INSTRUCTIONS FOR THE TASK:
Copy each line of the data beneath in which the word "featureCounts" appears.
━━━ DATA
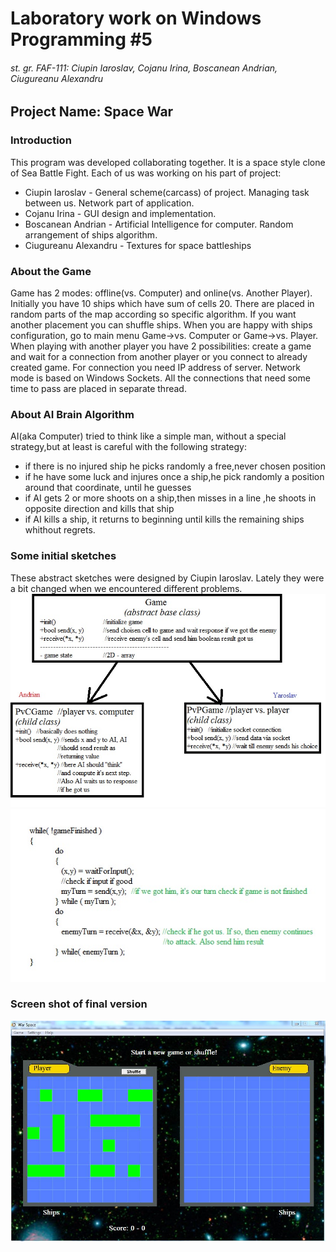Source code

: # Laboratory  work on Windows Programming #5
###### st. gr. FAF-111: Ciupin Iaroslav, Cojanu Irina, Boscanean Andrian, Ciugureanu Alexandru


## Project Name: Space War

### Introduction
This program was developed collaborating together. It is a space style clone of Sea Battle Fight. Each of us was working on his part of project:
	
* Ciupin Iaroslav - General scheme(carcass) of project. Managing task between us. Network part of application.
* Cojanu Irina - GUI design and implementation. 
* Boscanean Andrian - Artificial Intelligence for computer. Random arrangement  of ships algorithm.
* Ciugureanu Alexandru - Textures for space battleships

### About the Game
Game has 2 modes: offline(vs. Computer) and online(vs. Another Player). Initially you have 10 ships which have sum of cells 20. There are placed in random parts of the map according so specific algorithm. If you want another placement you can shuffle ships. When you are happy with ships configuration, go to main menu Game->vs. Computer or Game->vs. Player. When playing with another player you have 2 possibilities: create a game and wait for a connection from another player or you connect to already created game. For connection you need IP address of server. Network mode is based on Windows Sockets. All the connections that need some time to pass are placed in separate thread.

### About AI Brain Algorithm
AI(aka Computer) tried to think like a simple man, without a special strategy,but at least is careful with the following strategy:
* if there is no injured ship he picks randomly a free,never chosen position
* if he have some luck and  injures once a ship,he pick randomly a position around that coordinate, until he guesses
* if AI gets 2 or more shoots on a ship,then misses in a line ,he shoots in opposite direction and kills that ship
* if AI kills a ship, it returns to beginning until kills the remaining ships
whithout regrets.


### Some initial sketches
These abstract sketches were designed by Ciupin Iaroslav. Lately they were a bit changed when we encountered different problems.
![Conceptual scheme](Scheme.jpg)
![Pseudocode](Base_pseudocode.jpg)


### Screen shot of final version
![Screenshot](Screenshot.jpg)
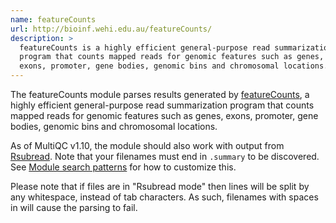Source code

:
 ```yaml
---
name: featureCounts
url: http://bioinf.wehi.edu.au/featureCounts/
description: >
  featureCounts is a highly efficient general-purpose read summarization
  program that counts mapped reads for genomic features such as genes,
  exons, promoter, gene bodies, genomic bins and chromosomal locations.
---
```


The featureCounts module parses results generated by
[featureCounts](http://bioinf.wehi.edu.au/featureCounts/),
a highly efficient general-purpose read summarization
program that counts mapped reads for genomic features such as genes,
exons, promoter, gene bodies, genomic bins and chromosomal locations.

As of MultiQC v1.10, the module should also work with output from
[Rsubread](https://bioconductor.org/packages/release/bioc/html/Rsubread.html).
Note that your filenames must end in `.summary` to be discovered.
See [Module search patterns](#module-search-patterns) for how to customize this.

Please note that if files are in "Rsubread mode" then lines will be split by any
whitespace, instead of tab characters. As such, filenames with spaces in will
cause the parsing to fail.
━━━━━━
FINISHED TASK:
name: featureCounts
url: http://bioinf.wehi.edu.au/featureCounts/
  featureCounts is a highly efficient general-purpose read summarization
The featureCounts module parses results generated by
[featureCounts](http://bioinf.wehi.edu.au/featureCounts/),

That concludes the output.